Гарибальди махнул рукой.

- Вам бы проповедником быть, Манара. Ладно, я остаюсь.

Глава двенадцатая

Я ОБЕЩАЮ ВАМ ОДНИ ЛИШЕНИЯ

Бомбы и ядра с грохотом разрывались в парке и у самой виллы. Гарибальди, Сакки и Манара сидели, сняв мундиры - июньское солнце палило нестерпимо, - и обедали, не обращая внимания на артиллерийский обстрел.
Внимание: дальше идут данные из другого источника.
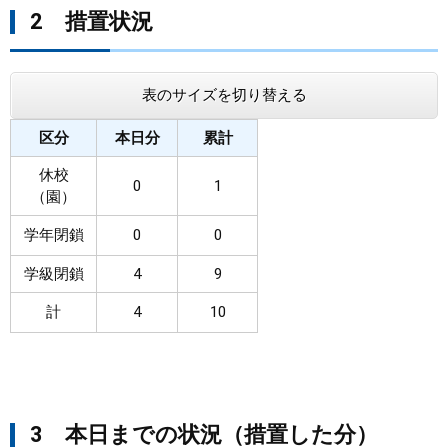
2 措置状況
表のサイズを切り替える
区分
本日分
累計
休校
0
1
（園）
学年閉鎖
0
0
学級閉鎖
4
9
計
4
10
3 本日までの状況（措置した分）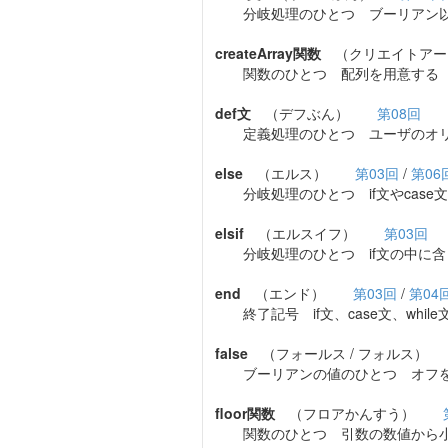
分岐処理のひとつ ブーリアン以
createArray関数
（クリエイトアー
関数のひとつ 配列を用意する
def文
（デフぶん）
第08回
定義処理のひとつ ユーザのオリ
else
（エルス）
第03回
/
第06
分岐処理のひとつ if文やcase
elsif
（エルスイフ）
第03回
分岐処理のひとつ if文の中に含
end
（エンド）
第03回
/
第04
終了記号 if文、case文、whil
false
（フォールス / フォルス
ブーリアンの値のひとつ オフを
floor関数
（フロアかんすう）
関数のひとつ 引数の数値から小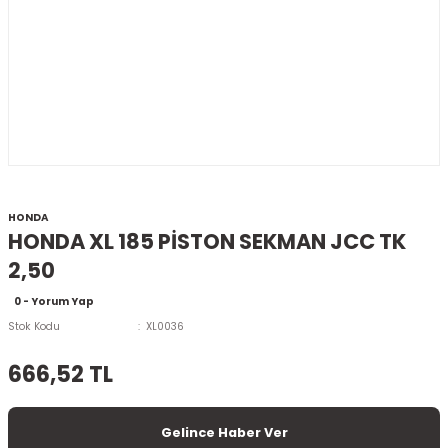
HONDA
HONDA XL 185 PİSTON SEKMAN JCC TK
2,50
0 - Yorum Yap
Stok Kodu
XL0036
666,52 TL
Gelince Haber Ver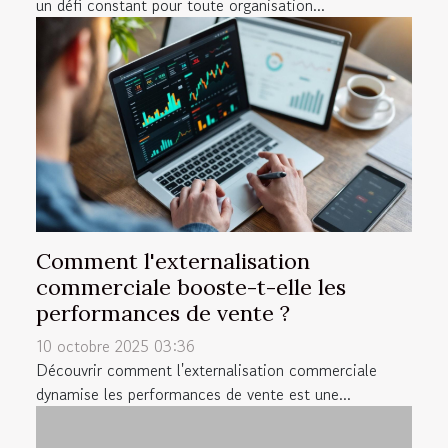
un défi constant pour toute organisation...
Comment l'externalisation
commerciale booste-t-elle les
performances de vente ?
10 octobre 2025 03:36
Découvrir comment l'externalisation commerciale
dynamise les performances de vente est une...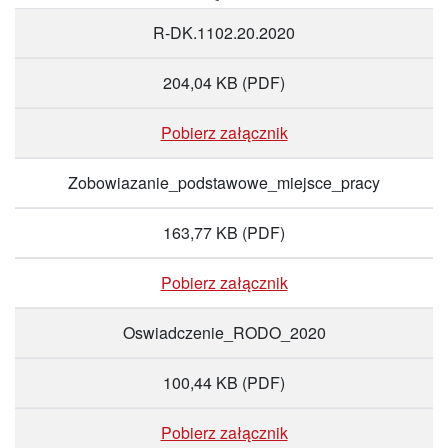
R-DK.1102.20.2020
204,04 KB
(PDF)
Pobierz załącznik
Zobowiazanie_podstawowe_miejsce_pracy
163,77 KB
(PDF)
Pobierz załącznik
Oswiadczenie_RODO_2020
100,44 KB
(PDF)
Pobierz załącznik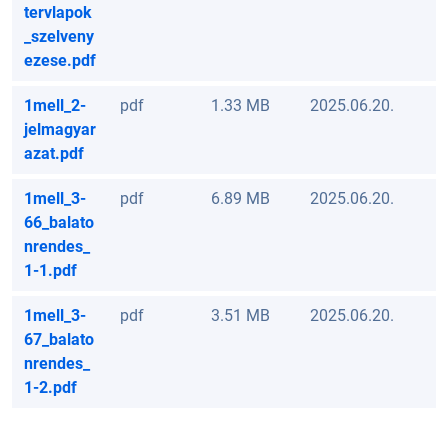
tervlapok
_szelveny
ezese.pdf
1mell_2-
pdf
1.33 MB
2025.06.20.
jelmagyar
azat.pdf
1mell_3-
pdf
6.89 MB
2025.06.20.
66_balato
nrendes_
1-1.pdf
1mell_3-
pdf
3.51 MB
2025.06.20.
67_balato
nrendes_
1-2.pdf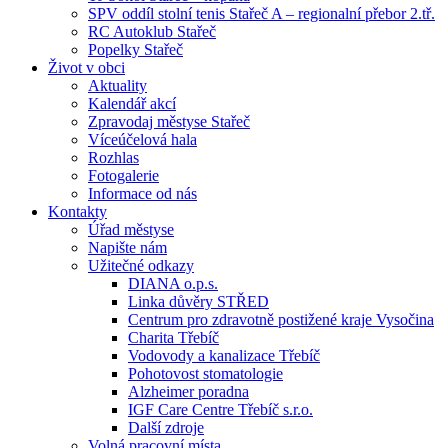
SPV oddíl stolní tenis Stařeč A – regionalní přebor 2.tř.
RC Autoklub Stařeč
Popelky Stařeč
Život v obci
Aktuality
Kalendář akcí
Zpravodaj městyse Stařeč
Víceúčelová hala
Rozhlas
Fotogalerie
Informace od nás
Kontakty
Úřad městyse
Napište nám
Užitečné odkazy
DIANA o.p.s.
Linka důvěry STŘED
Centrum pro zdravotně postižené kraje Vysočina
Charita Třebíč
Vodovody a kanalizace Třebíč
Pohotovost stomatologie
Alzheimer poradna
IGF Care Centre Třebíč s.r.o.
Další zdroje
Volná pracovní místa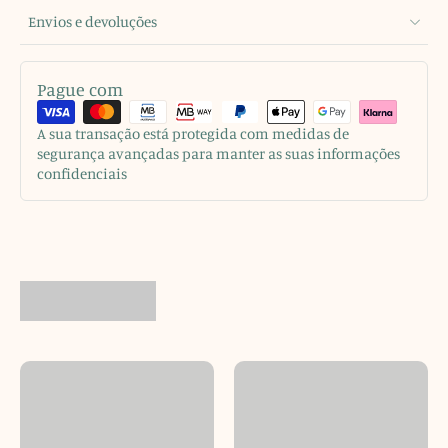
Envios e devoluções
Pague com
A sua transação está protegida com medidas de
segurança avançadas para manter as suas informações
confidenciais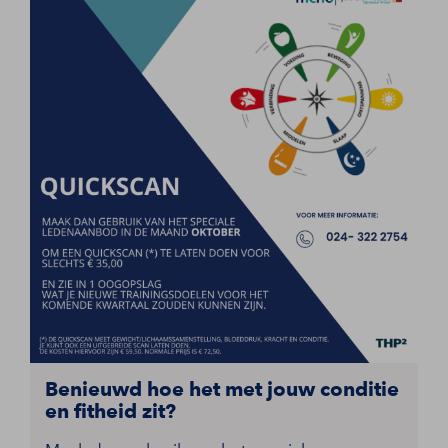
Benieuwd hoe het met jouw conditie
en fitheid zit?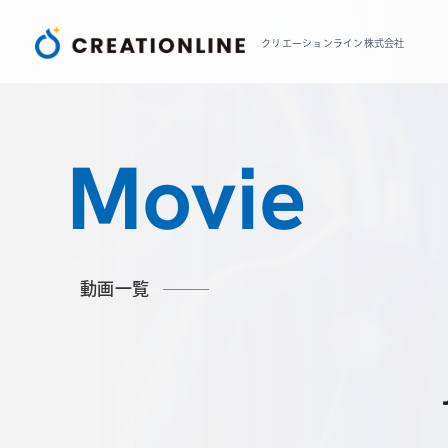
クリエーションライン株式会社
Movie
動画一覧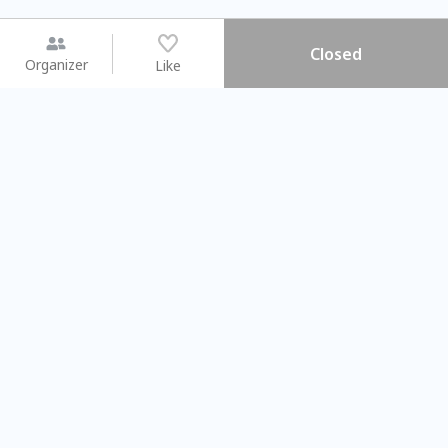
Closed
Organizer
Like
You may like
2026.08.15 (Sat) - 08.22 (Sat)
2026.08.15 (Sat) - 0
【親子手作體驗】哈東派對！
「共織宇宙」
比哈皮、東窩蕊
共織宇宙】 
Taipei City
New Taipei C
#
歡迎新手
951
9
#
植物生態瓶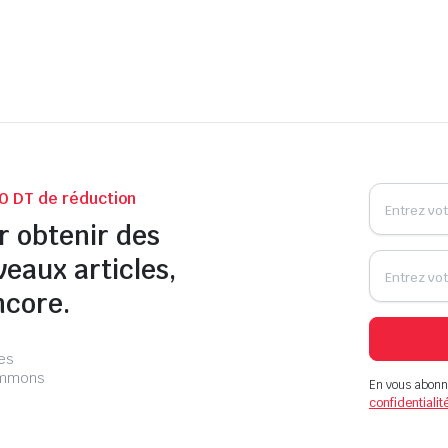
0 DT de réduction
r obtenir des
veaux articles,
ncore.
les
pammons
En vous abonn
confidentialit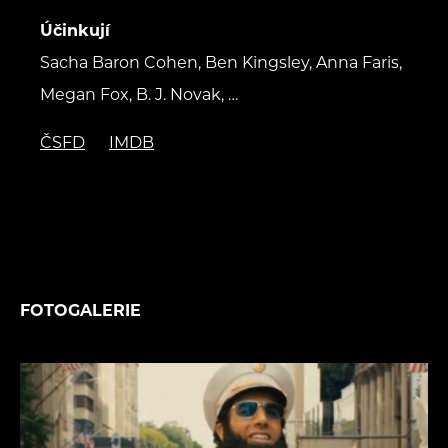
Účinkují
Sacha Baron Cohen, Ben Kingsley, Anna Faris,
Megan Fox, B. J. Novak, …
ČSFD
IMDB
FOTOGALERIE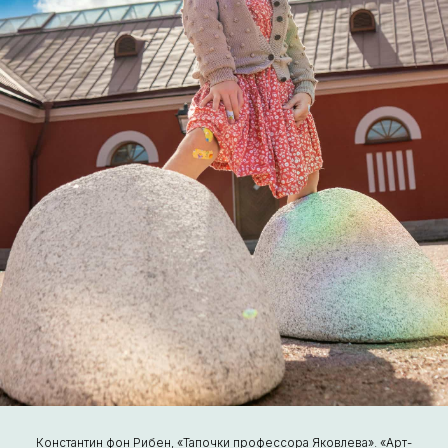
Константин фон Рибен, «Тапочки профессора Яковлева». «Арт-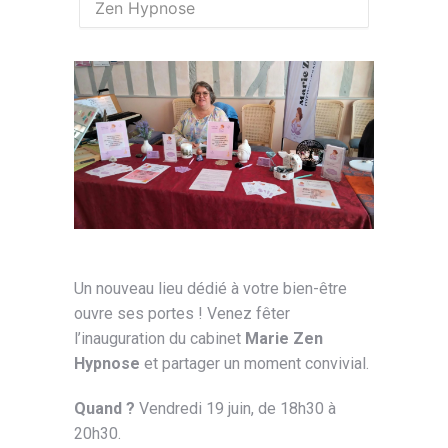
Zen Hypnose
Un nouveau lieu dédié à votre bien-être
ouvre ses portes ! Venez fêter
l’inauguration du cabinet
Marie Zen
Hypnose
et partager un moment convivial.
Quand ?
Vendredi 19 juin, de 18h30 à
20h30.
Гарибальди ел молча, глядя прямо перед собой - всего час назад он приговорил к расстрелу офицера-неаполитанца из легиона Медичи. Офицер этот ночью самовольно, никого не предупредив, оставил свой пост. Даже подумать страшно, что бы произошло, начни французы в тот момент атаку!

В коридоре послышались торопливые шаги, дверь распахнулась и... вошла Анита. Он не поверил своим глазам, нет, точно, это была его Анита! Он вскочил.

- Анита, ты здесь?!

Сакки и Манара хотели уйти, но Гарибальди их остановил.

- Куда же вы, друзья, разделите с нами радость?

- Ты рад, да? - воскликнула Анита. - Значит, ты меня прощаешь?

- Ты всегда была безрассудной, Анита. Что уж тут поделаешь.

- Не могла я больше сидеть и ждать там, в Ницце!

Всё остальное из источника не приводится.